An Garda Síochána na h-Eireann (Guardians of the Peace of Ireland), the police force of Ireland more commonly referred to as the Gardaí or “the guards,” is formed on February 21, 1922. The service, originally named the Civic Guard and headquartered in Dublin’s Phoenix Park, is headed by the Garda Commissioner who is appointed by the Irish government.

The Civic Guard is formed by the Provisional Government in February 1922 to take over the responsibility of policing the fledgling Irish Free State.
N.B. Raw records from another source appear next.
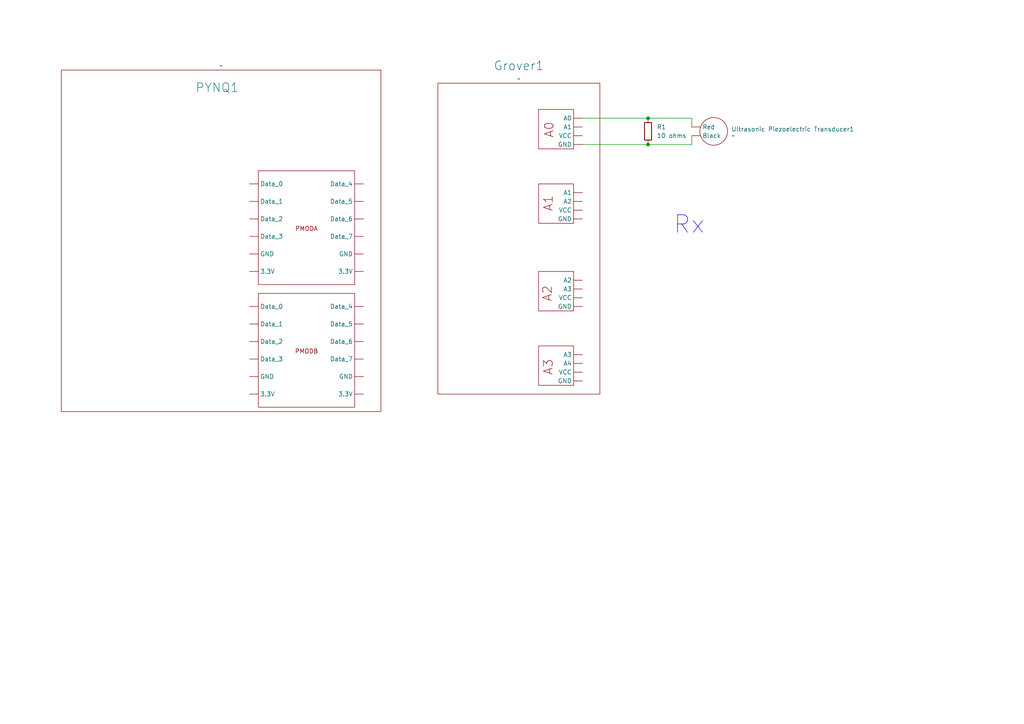
<source format=kicad_sch>
(kicad_sch
	(version 20231120)
	(generator "eeschema")
	(generator_version "8.0")
	(uuid "5bfd56d5-c28e-473d-8c6f-8780ca293668")
	(paper "A4")
	
	(junction
		(at 187.96 34.29)
		(diameter 0)
		(color 0 0 0 0)
		(uuid "df0dd825-4f12-4fa3-8c7b-98e14b476be5")
	)
	(junction
		(at 187.96 41.91)
		(diameter 0)
		(color 0 0 0 0)
		(uuid "efad636d-368b-4ec5-9141-8209375a358d")
	)
	(wire
		(pts
			(xy 200.66 36.83) (xy 200.66 34.29)
		)
		(stroke
			(width 0)
			(type default)
		)
		(uuid "04633fca-df3c-4677-9e13-2a856449e493")
	)
	(wire
		(pts
			(xy 168.91 41.91) (xy 187.96 41.91)
		)
		(stroke
			(width 0)
			(type default)
		)
		(uuid "0fb853ed-a3b2-479d-8e73-ba62e05f81e8")
	)
	(wire
		(pts
			(xy 187.96 41.91) (xy 200.66 41.91)
		)
		(stroke
			(width 0)
			(type default)
		)
		(uuid "136d1e5d-f4b8-48d2-9c4c-a22ab57cf14f")
	)
	(wire
		(pts
			(xy 200.66 39.37) (xy 200.66 41.91)
		)
		(stroke
			(width 0)
			(type default)
		)
		(uuid "20ffbdf6-6387-457b-8d93-529e3270394d")
	)
	(wire
		(pts
			(xy 200.66 34.29) (xy 187.96 34.29)
		)
		(stroke
			(width 0)
			(type default)
		)
		(uuid "4fbf7a67-16d4-42b1-b1c6-7c3576dc47cd")
	)
	(wire
		(pts
			(xy 187.96 34.29) (xy 168.91 34.29)
		)
		(stroke
			(width 0)
			(type default)
		)
		(uuid "fd3eb8df-003e-45d8-ad47-6e77e9d887fe")
	)
	(text "Rx"
		(exclude_from_sim no)
		(at 199.898 65.278 0)
		(effects
			(font
				(size 5.08 5.08)
			)
		)
		(uuid "99549042-e581-476e-a303-ab3c3360b168")
	)
	(symbol
		(lib_id "Device:R")
		(at 187.96 38.1 0)
		(unit 1)
		(exclude_from_sim no)
		(in_bom yes)
		(on_board yes)
		(dnp no)
		(fields_autoplaced yes)
		(uuid "2e4142a6-53a4-4ae1-945c-3b15e139435d")
		(property "Reference" "R1"
			(at 190.5 36.8299 0)
			(effects
				(font
					(size 1.27 1.27)
				)
				(justify left)
			)
		)
		(property "Value" "10 ohms"
			(at 190.5 39.3699 0)
			(effects
				(font
					(size 1.27 1.27)
				)
				(justify left)
			)
		)
		(property "Footprint" ""
			(at 186.182 38.1 90)
			(effects
				(font
					(size 1.27 1.27)
				)
				(hide yes)
			)
		)
		(property "Datasheet" "~"
			(at 187.96 38.1 0)
			(effects
				(font
					(size 1.27 1.27)
				)
				(hide yes)
			)
		)
		(property "Description" "Resistor"
			(at 187.96 38.1 0)
			(effects
				(font
					(size 1.27 1.27)
				)
				(hide yes)
			)
		)
		(pin "1"
			(uuid "6275da88-e31c-4a8d-b4e6-ee05b3b41f92")
		)
		(pin "2"
			(uuid "2cd09c8a-47cb-4e11-ba93-33149f1ccdc5")
		)
		(instances
			(project "Rx"
				(path "/5bfd56d5-c28e-473d-8c6f-8780ca293668"
					(reference "R1")
					(unit 1)
				)
			)
		)
	)
	(symbol
		(lib_id "CapstoneSymbols:Ultrasonic_Piezoelectric_Transducer")
		(at 207.01 33.02 0)
		(unit 1)
		(exclude_from_sim no)
		(in_bom yes)
		(on_board yes)
		(dnp no)
		(fields_autoplaced yes)
		(uuid "34d74705-1b1e-43e5-b164-36f7b368996d")
		(property "Reference" "Ultrasonic Piezoelectric Transducer1"
			(at 212.09 37.4649 0)
			(effects
				(font
					(size 1.27 1.27)
				)
				(justify left)
			)
		)
		(property "Value" "~"
			(at 212.09 39.37 0)
			(effects
				(font
					(size 1.27 1.27)
				)
				(justify left)
			)
		)
		(property "Footprint" ""
			(at 207.01 33.02 0)
			(effects
				(font
					(size 1.27 1.27)
				)
				(hide yes)
			)
		)
		(property "Datasheet" ""
			(at 207.01 33.02 0)
			(effects
				(font
					(size 1.27 1.27)
				)
				(hide yes)
			)
		)
		(property "Description" ""
			(at 207.01 33.02 0)
			(effects
				(font
					(size 1.27 1.27)
				)
				(hide yes)
			)
		)
		(pin ""
			(uuid "f77a2f86-07a9-4f7f-bb28-cb668d1d7cc1")
		)
		(pin ""
			(uuid "c09ae1ae-6129-4216-a8ad-56ce9b5fff99")
		)
		(instances
			(project "Rx"
				(path "/5bfd56d5-c28e-473d-8c6f-8780ca293668"
					(reference "Ultrasonic Piezoelectric Transducer1")
					(unit 1)
				)
			)
		)
	)
	(symbol
		(lib_id "CapstoneSymbols:Grover")
		(at 137.16 68.58 90)
		(unit 1)
		(exclude_from_sim no)
		(in_bom yes)
		(on_board yes)
		(dnp no)
		(fields_autoplaced yes)
		(uuid "661870e5-a960-4d7c-ad0a-deff982360ae")
		(property "Reference" "Grover1"
			(at 150.495 19.05 90)
			(effects
				(font
					(size 2.54 2.54)
				)
			)
		)
		(property "Value" "~"
			(at 150.495 22.86 90)
			(effects
				(font
					(size 1.27 1.27)
				)
			)
		)
		(property "Footprint" ""
			(at 137.16 68.58 0)
			(effects
				(font
					(size 1.27 1.27)
				)
				(hide yes)
			)
		)
		(property "Datasheet" ""
			(at 137.16 68.58 0)
			(effects
				(font
					(size 1.27 1.27)
				)
				(hide yes)
			)
		)
		(property "Description" ""
			(at 137.16 68.58 0)
			(effects
				(font
					(size 1.27 1.27)
				)
				(hide yes)
			)
		)
		(pin ""
			(uuid "476eec62-d395-4af7-9109-a09e52c69183")
		)
		(pin ""
			(uuid "2f13823f-c842-4d65-8733-f4504bd6e7a9")
		)
		(pin ""
			(uuid "09f12b7c-e2e6-4bdb-8e3c-08367f866ee2")
		)
		(pin ""
			(uuid "edff9dd5-cad1-43ed-9ec9-cc37691cb504")
		)
		(pin ""
			(uuid "71e6f911-555a-4af4-adbf-d877f51d4ce0")
		)
		(pin ""
			(uuid "666cd2b6-b137-457d-90a3-fc7176b32647")
		)
		(pin ""
			(uuid "1bdd87ef-df67-4107-b3f0-9bcb27428474")
		)
		(pin ""
			(uuid "2693c00b-5a25-40fe-8045-03a49abab2fb")
		)
		(pin ""
			(uuid "34b91767-0403-4d59-a50c-68808274aebe")
		)
		(pin ""
			(uuid "9e4f5326-af7f-4c64-91e1-afa77837344a")
		)
		(pin ""
			(uuid "e6e0251d-c532-433d-b36d-7bbdb4c0a013")
		)
		(pin ""
			(uuid "9015ff14-770d-405b-997c-9574dac07040")
		)
		(pin ""
			(uuid "79241f28-c26f-4c61-b5af-b28a1a00c02e")
		)
		(pin ""
			(uuid "25dd8619-cfd3-4eea-8ded-c54ca0d6a622")
		)
		(pin ""
			(uuid "afddc09b-68c7-46d9-aa9e-fb4a928c1baa")
		)
		(pin ""
			(uuid "de8accc4-3c86-478d-9fe8-048d49b44f4e")
		)
		(instances
			(project "Rx"
				(path "/5bfd56d5-c28e-473d-8c6f-8780ca293668"
					(reference "Grover1")
					(unit 1)
				)
			)
		)
	)
	(symbol
		(lib_id "CapstoneSymbols:PYNQ-Z2")
		(at 63.5 69.85 0)
		(unit 1)
		(exclude_from_sim no)
		(in_bom yes)
		(on_board yes)
		(dnp no)
		(uuid "badc2d8f-292d-4b1d-ae02-84ef2a1497fe")
		(property "Reference" "PYNQ1"
			(at 62.992 25.4 0)
			(effects
				(font
					(size 2.54 2.54)
				)
			)
		)
		(property "Value" "~"
			(at 64.135 19.05 0)
			(effects
				(font
					(size 1.27 1.27)
				)
			)
		)
		(property "Footprint" ""
			(at 63.5 69.85 0)
			(effects
				(font
					(size 1.27 1.27)
				)
				(hide yes)
			)
		)
		(property "Datasheet" ""
			(at 63.5 69.85 0)
			(effects
				(font
					(size 1.27 1.27)
				)
				(hide yes)
			)
		)
		(property "Description" ""
			(at 63.5 69.85 0)
			(effects
				(font
					(size 1.27 1.27)
				)
				(hide yes)
			)
		)
		(pin ""
			(uuid "63bc0b42-f936-4a86-9d4b-151dcf587785")
		)
		(pin ""
			(uuid "25e5eb95-1ca0-4a84-8cf1-c72f2f4f43f9")
		)
		(pin ""
			(uuid "6b4b3b36-5f3e-46ae-bbe2-bdbcd788350e")
		)
		(pin ""
			(uuid "785b5bce-dbca-4507-8b14-77ca410b8efc")
		)
		(pin ""
			(uuid "3c939bd9-03d6-42bf-b45f-3fed531a825a")
		)
		(pin ""
			(uuid "31d39913-c80b-421a-a90b-f83231b1577d")
		)
		(pin ""
			(uuid "a9d7e857-100c-408c-8e43-2be40304c3ab")
		)
		(pin ""
			(uuid "e28c7191-1950-4249-870b-e3510aff0f4c")
		)
		(pin ""
			(uuid "7ac0a2b7-2373-4e1c-bc47-2f300c548ea6")
		)
		(pin ""
			(uuid "deb6c20d-22a1-40cb-bb2e-34c450ba73b9")
		)
		(pin ""
			(uuid "b9db9e01-473c-4475-bee2-a50ae952f1ca")
		)
		(pin ""
			(uuid "b18b3bc2-e15e-4a96-bb9d-1e9fe8df72fc")
		)
		(pin ""
			(uuid "5ac03ae9-6825-4433-8b06-5feb36f9ad6d")
		)
		(pin ""
			(uuid "249b20b4-1270-4bd5-966a-6f69d8efcf41")
		)
		(pin ""
			(uuid "88c2cf86-b985-49e0-b397-fda6d116eec3")
		)
		(pin ""
			(uuid "43c00025-0e0e-439a-9d51-195add63cf85")
		)
		(pin ""
			(uuid "07a4ff60-1a7b-4ea0-a3b7-3e6836ef3f4a")
		)
		(pin ""
			(uuid "256c0667-9cff-46cd-bff0-b848fe67f1ab")
		)
		(pin ""
			(uuid "ba9ad541-3477-4098-ba4e-7fd361d7270c")
		)
		(pin ""
			(uuid "c5c1f680-9d64-4156-9ff4-d11ffb9ad9d3")
		)
		(pin ""
			(uuid "551355a7-9e82-44c1-ac78-f1f592076108")
		)
		(pin ""
			(uuid "fdcfb25e-1e33-465e-8d25-59b7239a0c9f")
		)
		(pin ""
			(uuid "6146cc88-eea0-4f0b-a729-79effd5a92a3")
		)
		(pin ""
			(uuid "318fda30-ffa1-4138-aa58-7cb2c678ec8c")
		)
		(instances
			(project "Rx"
				(path "/5bfd56d5-c28e-473d-8c6f-8780ca293668"
					(reference "PYNQ1")
					(unit 1)
				)
			)
		)
	)
	(sheet_instances
		(path "/"
			(page "1")
		)
	)
)
</source>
It replaces the Royal Irish Constabulary (RIC) and the Irish Republican Police of 1919–22. In August 1922, the force accompanies Michael Collins when he meets the Lord Lieutenant in Dublin Castle.

The Garda Síochána (Temporary Provisions) Act 1923, enacted after the creation of the Irish Free State on August 8, 1923, provides for the creation of “a force of police to be called and known as ‘The Garda Síochána.'” Under section 22, the Civic Guard are deemed to have been established under and are to be governed by the Act. The law therefore effectively renames the existing force.
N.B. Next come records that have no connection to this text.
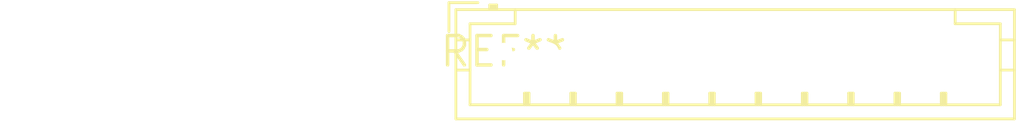
<source format=kicad_pcb>
(kicad_pcb (version 20240108) (generator pcbnew)

  (general
    (thickness 1.6)
  )

  (paper "A4")
  (layers
    (0 "F.Cu" signal)
    (31 "B.Cu" signal)
    (32 "B.Adhes" user "B.Adhesive")
    (33 "F.Adhes" user "F.Adhesive")
    (34 "B.Paste" user)
    (35 "F.Paste" user)
    (36 "B.SilkS" user "B.Silkscreen")
    (37 "F.SilkS" user "F.Silkscreen")
    (38 "B.Mask" user)
    (39 "F.Mask" user)
    (40 "Dwgs.User" user "User.Drawings")
    (41 "Cmts.User" user "User.Comments")
    (42 "Eco1.User" user "User.Eco1")
    (43 "Eco2.User" user "User.Eco2")
    (44 "Edge.Cuts" user)
    (45 "Margin" user)
    (46 "B.CrtYd" user "B.Courtyard")
    (47 "F.CrtYd" user "F.Courtyard")
    (48 "B.Fab" user)
    (49 "F.Fab" user)
    (50 "User.1" user)
    (51 "User.2" user)
    (52 "User.3" user)
    (53 "User.4" user)
    (54 "User.5" user)
    (55 "User.6" user)
    (56 "User.7" user)
    (57 "User.8" user)
    (58 "User.9" user)
  )

  (setup
    (pad_to_mask_clearance 0)
    (pcbplotparams
      (layerselection 0x00010fc_ffffffff)
      (plot_on_all_layers_selection 0x0000000_00000000)
      (disableapertmacros false)
      (usegerberextensions false)
      (usegerberattributes false)
      (usegerberadvancedattributes false)
      (creategerberjobfile false)
      (dashed_line_dash_ratio 12.000000)
      (dashed_line_gap_ratio 3.000000)
      (svgprecision 4)
      (plotframeref false)
      (viasonmask false)
      (mode 1)
      (useauxorigin false)
      (hpglpennumber 1)
      (hpglpenspeed 20)
      (hpglpendiameter 15.000000)
      (dxfpolygonmode false)
      (dxfimperialunits false)
      (dxfusepcbnewfont false)
      (psnegative false)
      (psa4output false)
      (plotreference false)
      (plotvalue false)
      (plotinvisibletext false)
      (sketchpadsonfab false)
      (subtractmaskfromsilk false)
      (outputformat 1)
      (mirror false)
      (drillshape 1)
      (scaleselection 1)
      (outputdirectory "")
    )
  )

  (net 0 "")

  (footprint "JST_PH_B11B-PH-K_1x11_P2.00mm_Vertical" (layer "F.Cu") (at 0 0))

)

</source>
While most recruits to the Garda come from the ranks of the Irish Republican Army, which had fought against the RIC, about one hundred ex-RIC men become part of the new force. Problems become apparent when some recruits do not conceal their dislike of the ex-RIC instructors and refused to salute them. On May 15, 1922, over 1,200 recruits break ranks during Morning Parade, seize the armoury, and take over the Kildare Depot. Negotiations between the mutineers and the Provisional Government of Ireland over control of the force lasts seven weeks, during which time the Irish Civil War has begun. Commissioner Michael Staines resigns in September and is replaced by Eoin O’Duffy.
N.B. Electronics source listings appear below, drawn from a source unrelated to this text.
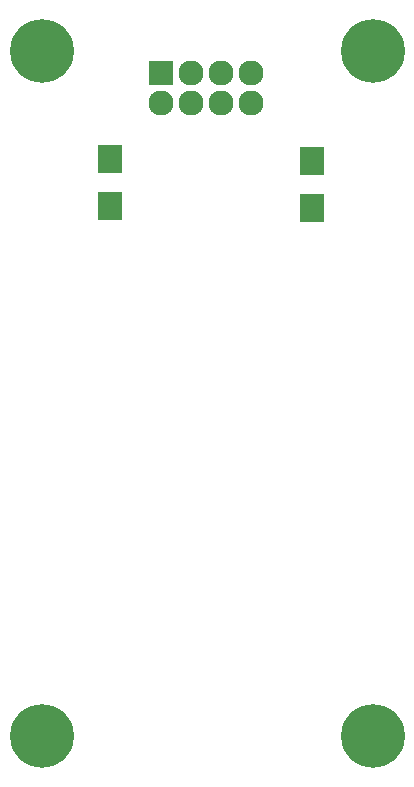
<source format=gbr>
G04 #@! TF.FileFunction,Soldermask,Bot*
%FSLAX46Y46*%
G04 Gerber Fmt 4.6, Leading zero omitted, Abs format (unit mm)*
G04 Created by KiCad (PCBNEW 4.0.2-stable) date 10.07.2016 15:03:55*
%MOMM*%
G01*
G04 APERTURE LIST*
%ADD10C,0.100000*%
%ADD11R,2.000000X2.400000*%
%ADD12R,2.127200X2.127200*%
%ADD13O,2.127200X2.127200*%
%ADD14C,5.400000*%
G04 APERTURE END LIST*
D10*
D11*
X142303500Y-101822000D03*
X142303500Y-97822000D03*
X159385000Y-101949000D03*
X159385000Y-97949000D03*
D12*
X146621500Y-90551000D03*
D13*
X146621500Y-93091000D03*
X149161500Y-90551000D03*
X149161500Y-93091000D03*
X151701500Y-90551000D03*
X151701500Y-93091000D03*
X154241500Y-90551000D03*
X154241500Y-93091000D03*
D14*
X136525000Y-88646000D03*
X164528500Y-88646000D03*
X136525000Y-146685000D03*
X164528500Y-146621500D03*
M02*

</source>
During the Irish Civil War, the new Free State sets up the Criminal Investigation Department as an armed, plain-clothed, counter-insurgency unit. It is disbanded after the end of the war in October 1923 and elements of it are absorbed into the Dublin Metropolitan Police, which was founded in 1836.

In Dublin, policing remains the responsibility of the Dublin Metropolitan Police until it merges with the Garda Síochána in 1925. Since then the Garda has been the only civil police force in the state now known as Ireland. Other police forces with limited powers are the Military Police within the Irish Defence Forces, the Airport Police Service, and Dublin Port and Dún Laoghaire Harbour police forces.

The Garda medal of honour, the Scott Medal, An Garda Síochána’s highest honour, is named after Colonel Walter Scott, the American philanthropist that endowed the fund for the original medals.